Targetting Iran? The Mahdi malware mystery

Mahdi alert pic

By Randolph Bell, Managing Director, IISS-US

Over the past few weeks, Kaspersky Labs, a Russian cyber-security firm, has been releasing information on yet another in a string of cyber attacks aimed primarily at Iran. Unlike most similar stories, however, the so-called ‘Mahdi’ attack is about as simple as the fake Viagra ads in your spam folder.

Previous cyber attacks on Iran, including Stuxnet, Duqu and Flame, used remarkably sophisticated programming techniques to infiltrate Iranian networks. Mahdi, on the other hand, takes advantage of the gullibility of computer users through several so-called ‘social engineering’ techniques, in which users inadvertently download malware to their machines by opening one of several innocuous-looking email attachments.

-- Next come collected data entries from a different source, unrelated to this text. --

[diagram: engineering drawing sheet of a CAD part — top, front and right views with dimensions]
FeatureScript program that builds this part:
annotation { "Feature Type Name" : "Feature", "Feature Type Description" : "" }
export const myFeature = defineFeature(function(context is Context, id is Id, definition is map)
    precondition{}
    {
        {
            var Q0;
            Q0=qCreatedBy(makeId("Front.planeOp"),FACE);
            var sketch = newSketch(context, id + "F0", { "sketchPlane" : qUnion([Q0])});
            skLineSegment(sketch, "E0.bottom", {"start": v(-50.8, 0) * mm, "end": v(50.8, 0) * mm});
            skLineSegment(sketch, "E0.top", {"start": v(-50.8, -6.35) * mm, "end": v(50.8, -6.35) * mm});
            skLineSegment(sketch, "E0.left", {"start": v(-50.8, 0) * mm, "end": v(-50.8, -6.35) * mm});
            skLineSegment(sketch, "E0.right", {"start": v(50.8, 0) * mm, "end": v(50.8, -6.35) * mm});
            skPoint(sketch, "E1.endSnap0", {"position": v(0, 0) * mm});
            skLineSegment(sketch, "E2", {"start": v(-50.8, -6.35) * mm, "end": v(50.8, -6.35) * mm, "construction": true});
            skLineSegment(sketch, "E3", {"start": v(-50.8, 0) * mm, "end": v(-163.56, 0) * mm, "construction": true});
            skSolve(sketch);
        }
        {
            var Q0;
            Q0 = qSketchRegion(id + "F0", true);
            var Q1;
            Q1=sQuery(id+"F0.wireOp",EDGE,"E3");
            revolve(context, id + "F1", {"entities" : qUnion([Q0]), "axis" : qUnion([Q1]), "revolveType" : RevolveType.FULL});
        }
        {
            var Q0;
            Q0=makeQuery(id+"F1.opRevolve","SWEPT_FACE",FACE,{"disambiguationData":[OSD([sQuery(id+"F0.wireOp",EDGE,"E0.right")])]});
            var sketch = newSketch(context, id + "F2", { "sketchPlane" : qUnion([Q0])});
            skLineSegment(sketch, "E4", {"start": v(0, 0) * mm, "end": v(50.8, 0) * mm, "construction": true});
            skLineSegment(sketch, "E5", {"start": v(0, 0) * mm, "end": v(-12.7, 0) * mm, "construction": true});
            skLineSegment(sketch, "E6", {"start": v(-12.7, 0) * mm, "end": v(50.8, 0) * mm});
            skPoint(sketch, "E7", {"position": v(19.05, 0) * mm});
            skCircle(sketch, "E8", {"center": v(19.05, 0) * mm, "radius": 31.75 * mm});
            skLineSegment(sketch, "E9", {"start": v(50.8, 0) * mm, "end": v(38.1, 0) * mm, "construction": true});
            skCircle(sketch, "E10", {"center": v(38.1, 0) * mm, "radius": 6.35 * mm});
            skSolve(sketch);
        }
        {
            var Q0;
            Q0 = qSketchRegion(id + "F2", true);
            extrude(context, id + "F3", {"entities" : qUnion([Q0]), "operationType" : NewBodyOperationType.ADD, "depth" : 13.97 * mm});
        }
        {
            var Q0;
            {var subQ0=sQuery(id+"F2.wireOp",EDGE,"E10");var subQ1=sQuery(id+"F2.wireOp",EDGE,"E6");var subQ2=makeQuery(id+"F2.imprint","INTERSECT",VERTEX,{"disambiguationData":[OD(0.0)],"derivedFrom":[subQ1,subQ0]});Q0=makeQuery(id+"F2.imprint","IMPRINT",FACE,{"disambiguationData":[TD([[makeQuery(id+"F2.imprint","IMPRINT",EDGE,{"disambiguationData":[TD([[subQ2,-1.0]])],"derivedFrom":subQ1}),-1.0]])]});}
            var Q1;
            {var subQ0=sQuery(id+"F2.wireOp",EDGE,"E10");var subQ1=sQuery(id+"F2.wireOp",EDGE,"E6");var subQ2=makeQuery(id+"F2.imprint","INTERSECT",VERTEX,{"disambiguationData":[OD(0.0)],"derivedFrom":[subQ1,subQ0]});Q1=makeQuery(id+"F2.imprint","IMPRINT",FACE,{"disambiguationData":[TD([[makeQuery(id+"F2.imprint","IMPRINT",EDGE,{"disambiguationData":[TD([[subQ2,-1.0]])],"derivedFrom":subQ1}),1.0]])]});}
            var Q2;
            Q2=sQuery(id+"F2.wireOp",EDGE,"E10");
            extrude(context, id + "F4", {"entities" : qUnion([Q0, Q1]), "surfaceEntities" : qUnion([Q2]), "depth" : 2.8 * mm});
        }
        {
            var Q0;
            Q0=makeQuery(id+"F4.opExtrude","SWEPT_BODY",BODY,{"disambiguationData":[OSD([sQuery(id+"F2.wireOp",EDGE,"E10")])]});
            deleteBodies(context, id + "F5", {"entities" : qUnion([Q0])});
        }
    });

One example discussed by Kaspersky, called Magic_Machine1123.pps, ‘delivers the embedded executable within a confusing maths puzzle PowerPoint slideshow where the amount of maths instructions may overwhelm a viewer’. Despite a warning from PowerPoint that the content the user has opened may execute a virus, not all users are conscious of these warnings or take them seriously, and continue to click through, running the malicious program.

Once downloaded, the Mahdi malware performs similar functions to Flame: stealing files, logging keystrokes, monitoring emails, and taking screen grabs. Its targets have included critical infrastructure providers, engineering students, government agencies, and financial institutions. (Both Mahdi and Flame differ from Flame’s cousin Stuxnet, which was designed specifically to cause damage to Iranian centrifuges.)

While most of the approximately 800 infected computers are in Iran, the malware has also affected individuals in Israel, Afghanistan, the United Arab Emirates, and Saudi Arabia.

The Stuxnet attacks were ultimately attributed to the US and Israeli governments after US officials leaked information to reporter David Sanger. (Kaspersky links Flame and Duqu to the same developers as Stuxnet, but there has been no formal acknowledgement of this by any government.) Before attribution of Stuxnet was conclusive, however, most analysts agreed that the sophistication of the malware pointed to a state-sponsored attack.

Attribution with Mahdi is more complicated, ironically because it is simpler.

A criminal organisation, a well-financed political opposition group, or a state with a far less sophisticated cyber warfare programme than that of the US and Israel could have developed it. Furthermore, the targets of the attack, which include individuals and academics, do not lend themselves to easy conjecture about the attackers or their motivations. Finally, Symantec, a US cyber-security firm, reported that the majority of the virus’s victims were located in Israel, not Iran, complicating attribution further. How can one know who the attacker is if we cannot even agree on who has been attacked? Kaspersky, however, has done additional analysis that contradicts Symantec, reporting last week that 84% of attacks occurred within Iran, closing the case for now.

The success of Mahdi does tell us something about the online sophistication of the victims. The social engineering used by Mahdi seems laughably simple to long-time Internet users. Didn’t we see this same scam in our AOL accounts in 1996? (Social engineering is still successful, but attackers have developed more subtle techniques.)  The success the attackers have achieved at infecting non-random targets in seemingly high levels of Iranian business and government indicates a lack of awareness of the potential for and history of cyber attacks among otherwise sophisticated individuals. In short, perhaps Iranians are less alert to, or suspicious about, everyday computer viruses?

This information, combined with the fact that Mahdi is one of the first pieces of malware to use Farsi in communications from the command server to the infected computer, does start to shed some light on the attacker. Whoever created Mahdi has a good deal of local information, and has exploited that, rather than advanced computer science, to reach their goals.